Small’s collaborative mindset has led him to other mental-health projects, such as the Transforming Indigenous Mental Health and Wellbeing project to establish culturally sensitive mental-health support for Indigenous Australians.

Career considerations

Mathematicians who engage in social-justice projects say that helping to create real-world change can be tremendously gratifying. Small wants “to work on problems that I think can do good” in the world. Spending time pursuing them “makes sense both as a technical challenge [and] as a social choice”, he says.

However, pursuing this line of maths research is not without career hurdles. “It can be very difficult to get [these kinds of] results published,” Small says. Although his university supports, and encourages, his mental-health research, most of his publications are related to his standard mathematics research. As such, he sees “a need for balance” between the two lines of research, because a paucity of publications can be a career deal breaker.

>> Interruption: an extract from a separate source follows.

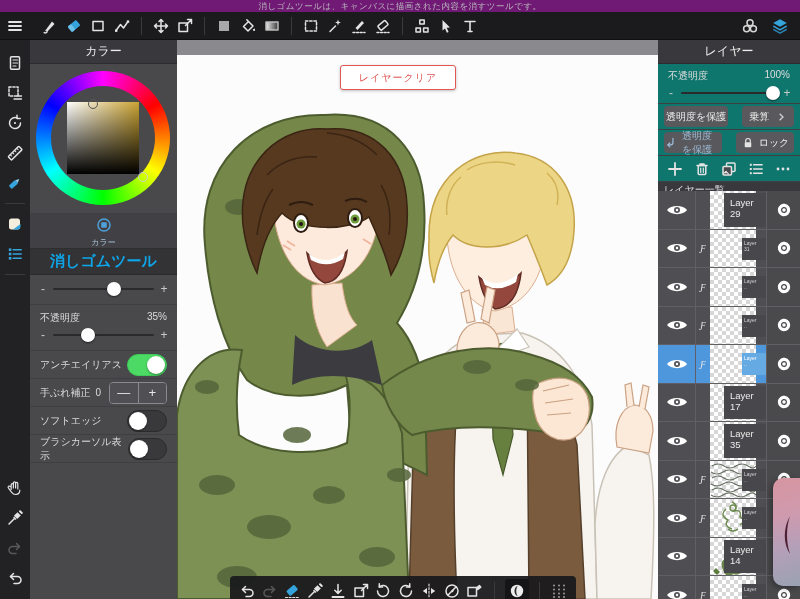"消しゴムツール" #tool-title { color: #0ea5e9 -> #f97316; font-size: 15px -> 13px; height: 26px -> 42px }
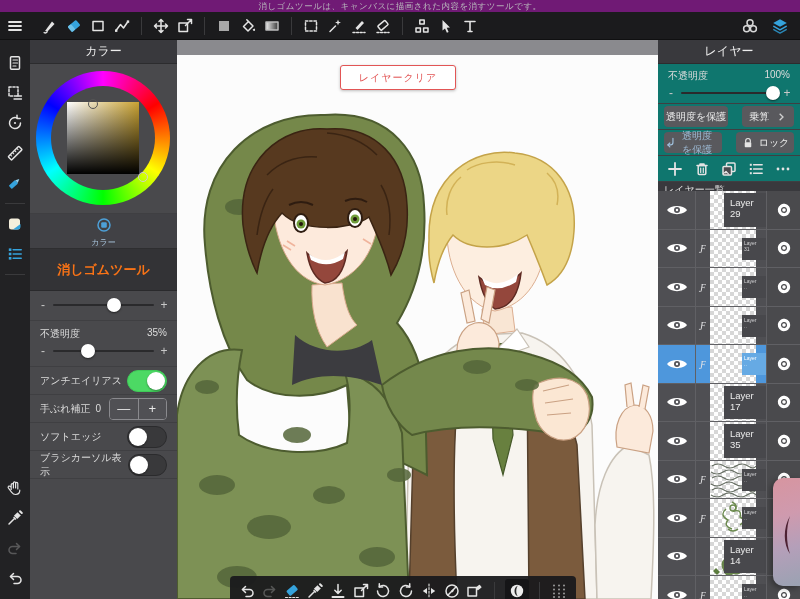"サイズ" div.lblrow { html: none -> <div> <span>サイズ</span> <span>134px</span> </div> }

Diaz Eaton says that mathematicians pursuing social-justice research could experience varying degrees of support from their universities. “I’ve seen places where the work is supported, but it doesn’t count for tenure [or] it won’t help you on the job market,” they say.

Finding out whether social-justice research will be supported “is about having some really open and transparent conversations. Are the people who are going to write your recommendation letters going to see that work as scholarship?” Diaz Eaton notes.

All things considered, mathematicians should not feel daunted by wading into solving the world’s messy problems, Khadjavi says: “I would like people to follow their passions. It’s okay to start small.”